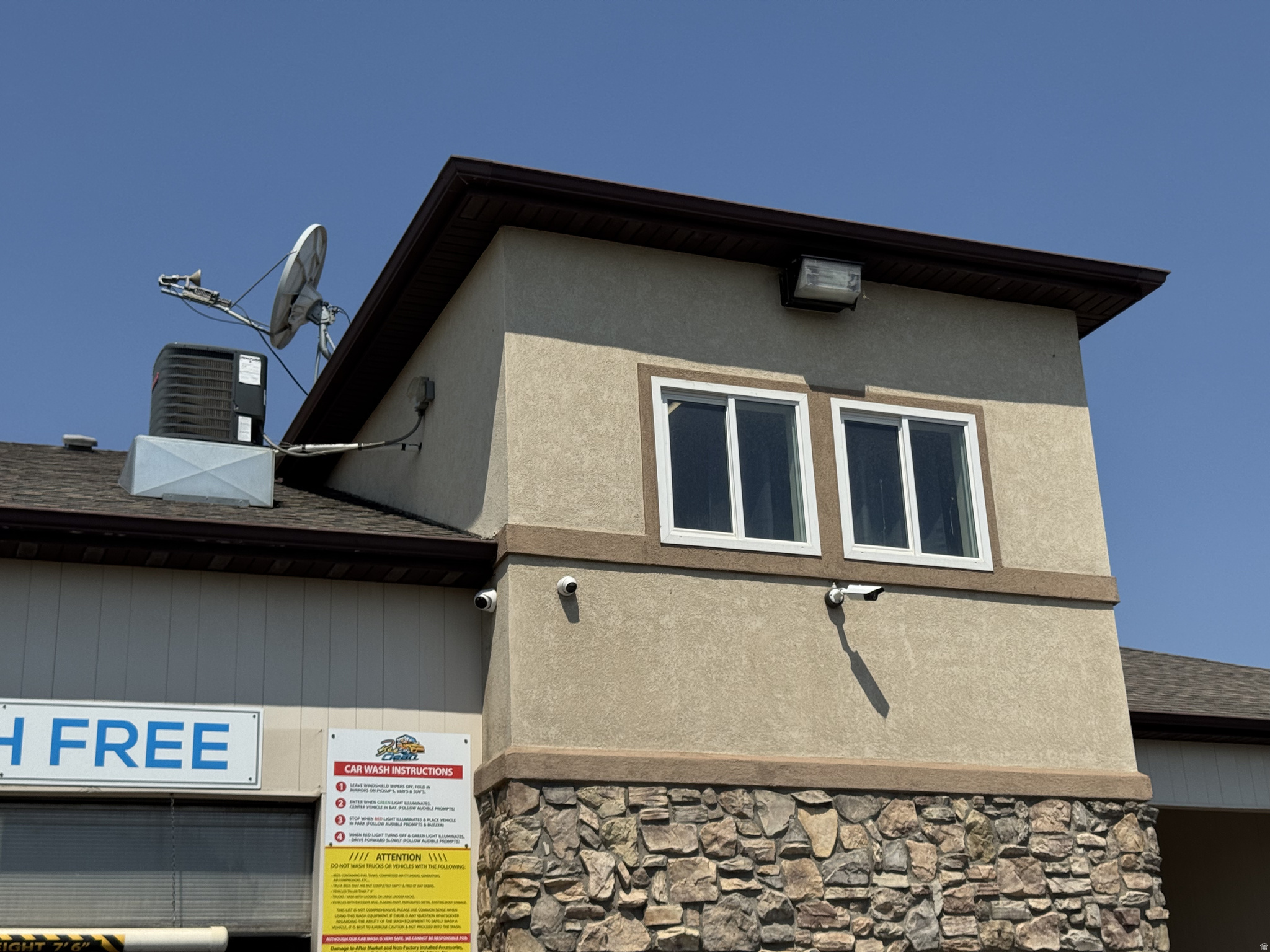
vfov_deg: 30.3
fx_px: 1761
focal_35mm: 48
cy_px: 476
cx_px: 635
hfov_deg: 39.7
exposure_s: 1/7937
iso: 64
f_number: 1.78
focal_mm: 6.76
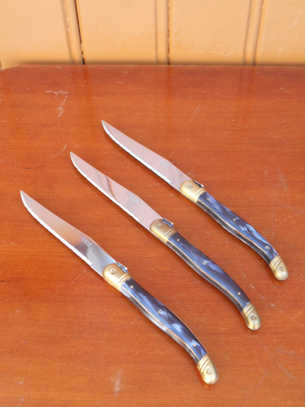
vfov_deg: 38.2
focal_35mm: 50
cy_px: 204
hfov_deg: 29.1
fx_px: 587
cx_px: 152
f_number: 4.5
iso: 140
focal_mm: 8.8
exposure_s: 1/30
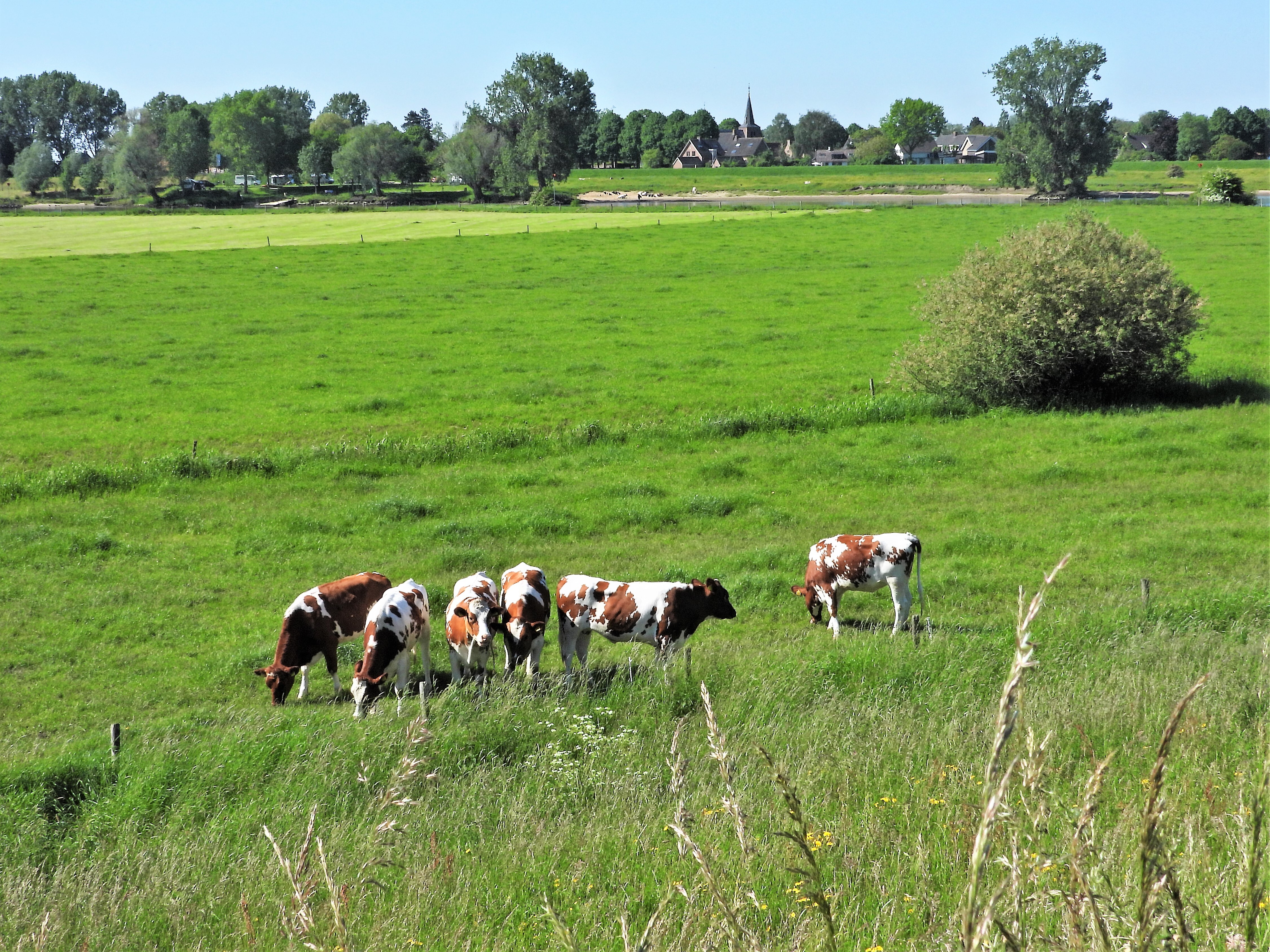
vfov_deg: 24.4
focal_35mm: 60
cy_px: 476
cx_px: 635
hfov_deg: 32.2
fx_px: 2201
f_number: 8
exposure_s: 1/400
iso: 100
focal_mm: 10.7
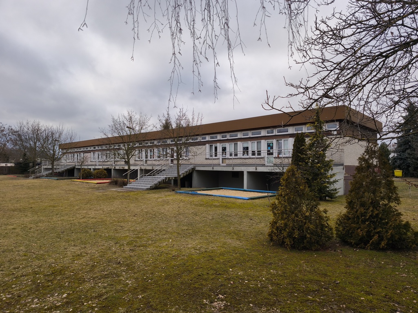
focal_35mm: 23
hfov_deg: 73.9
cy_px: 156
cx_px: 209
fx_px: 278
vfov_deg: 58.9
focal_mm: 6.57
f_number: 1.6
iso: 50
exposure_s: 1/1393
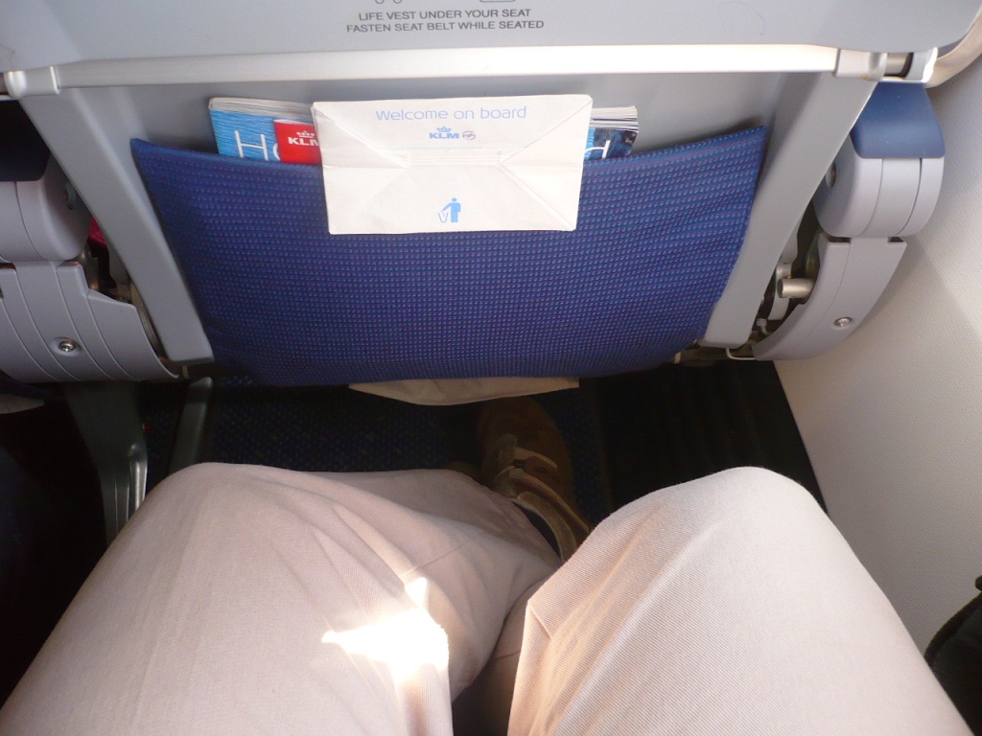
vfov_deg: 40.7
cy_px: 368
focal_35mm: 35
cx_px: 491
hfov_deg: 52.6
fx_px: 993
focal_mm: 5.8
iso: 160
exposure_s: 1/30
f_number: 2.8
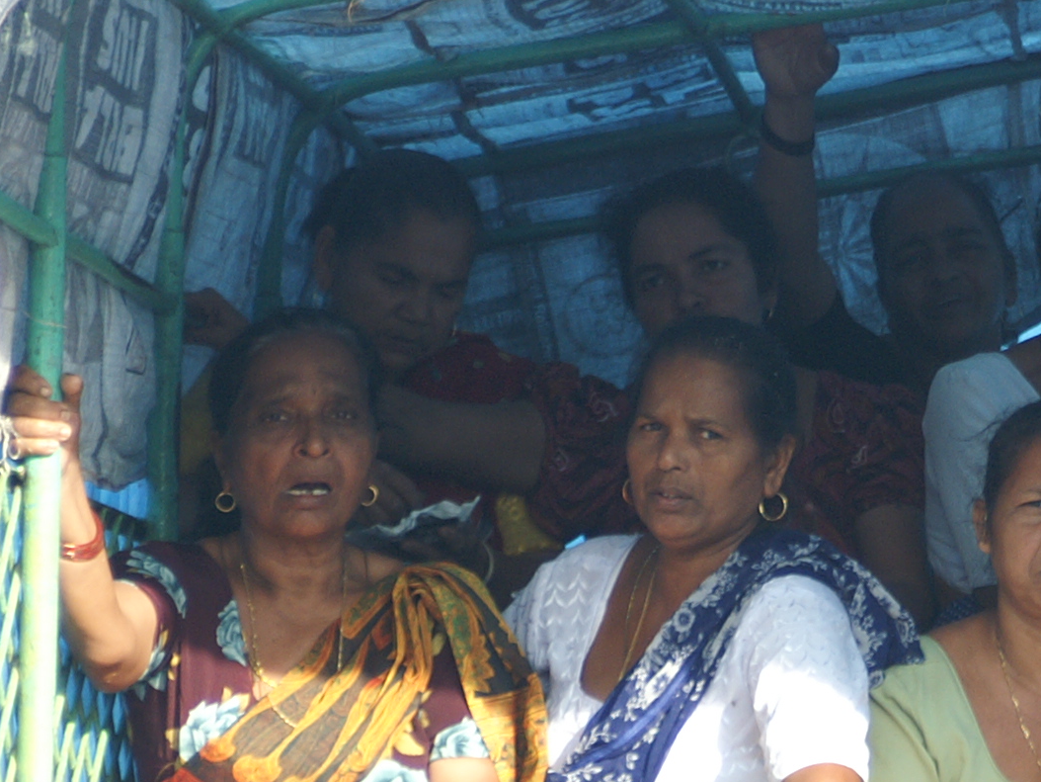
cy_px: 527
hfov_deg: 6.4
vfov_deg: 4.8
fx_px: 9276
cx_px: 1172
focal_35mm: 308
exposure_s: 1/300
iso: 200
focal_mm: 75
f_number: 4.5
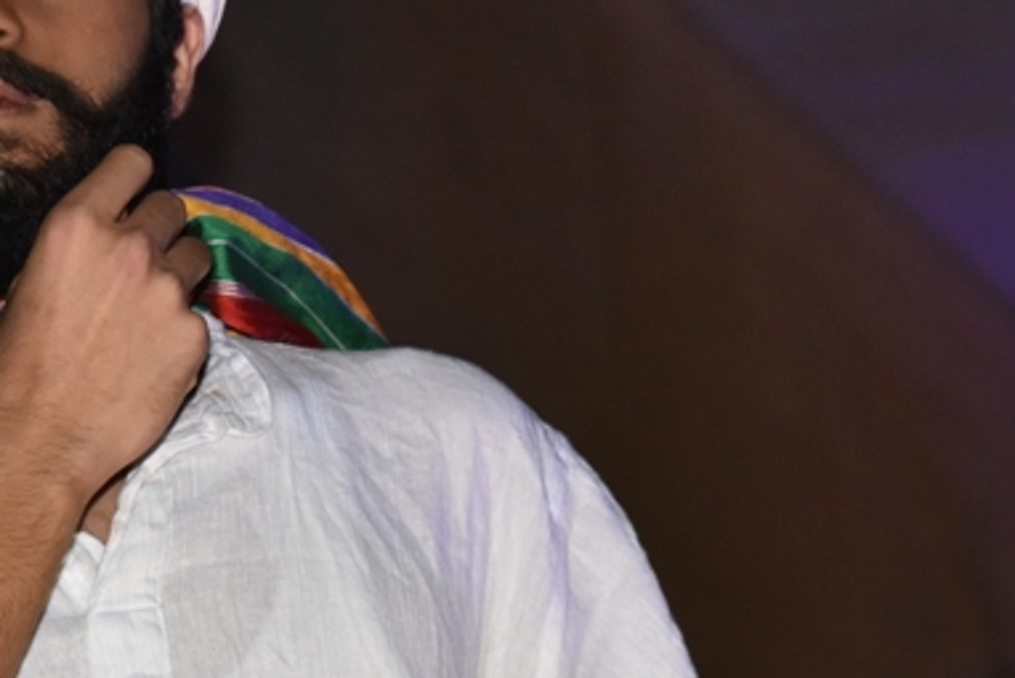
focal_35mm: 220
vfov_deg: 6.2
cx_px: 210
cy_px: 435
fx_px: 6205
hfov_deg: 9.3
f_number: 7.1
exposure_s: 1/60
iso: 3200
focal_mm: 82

· · · · ·

• [What to work on]: Can you retype every record above exactly, leaving out the pictures?

• [Reply to the exercise]:
vfov_deg: 30.3
fx_px: 1761
focal_35mm: 48
cy_px: 476
cx_px: 635
hfov_deg: 39.7
exposure_s: 1/7937
iso: 64
f_number: 1.78
focal_mm: 6.76
vfov_deg: 38.2
focal_35mm: 50
cy_px: 204
hfov_deg: 29.1
fx_px: 587
cx_px: 152
f_number: 4.5
iso: 140
focal_mm: 8.8
exposure_s: 1/30
vfov_deg: 24.4
focal_35mm: 60
cy_px: 476
cx_px: 635
hfov_deg: 32.2
fx_px: 2201
f_number: 8
exposure_s: 1/400
iso: 100
focal_mm: 10.7
focal_35mm: 23
hfov_deg: 73.9
cy_px: 156
cx_px: 209
fx_px: 278
vfov_deg: 58.9
focal_mm: 6.57
f_number: 1.6
iso: 50
exposure_s: 1/1393
vfov_deg: 40.7
cy_px: 368
focal_35mm: 35
cx_px: 491
hfov_deg: 52.6
fx_px: 993
focal_mm: 5.8
iso: 160
exposure_s: 1/30
f_number: 2.8
cy_px: 527
hfov_deg: 6.4
vfov_deg: 4.8
fx_px: 9276
cx_px: 1172
focal_35mm: 308
exposure_s: 1/300
iso: 200
focal_mm: 75
f_number: 4.5
focal_35mm: 220
vfov_deg: 6.2
cx_px: 210
cy_px: 435
fx_px: 6205
hfov_deg: 9.3
f_number: 7.1
exposure_s: 1/60
iso: 3200
focal_mm: 82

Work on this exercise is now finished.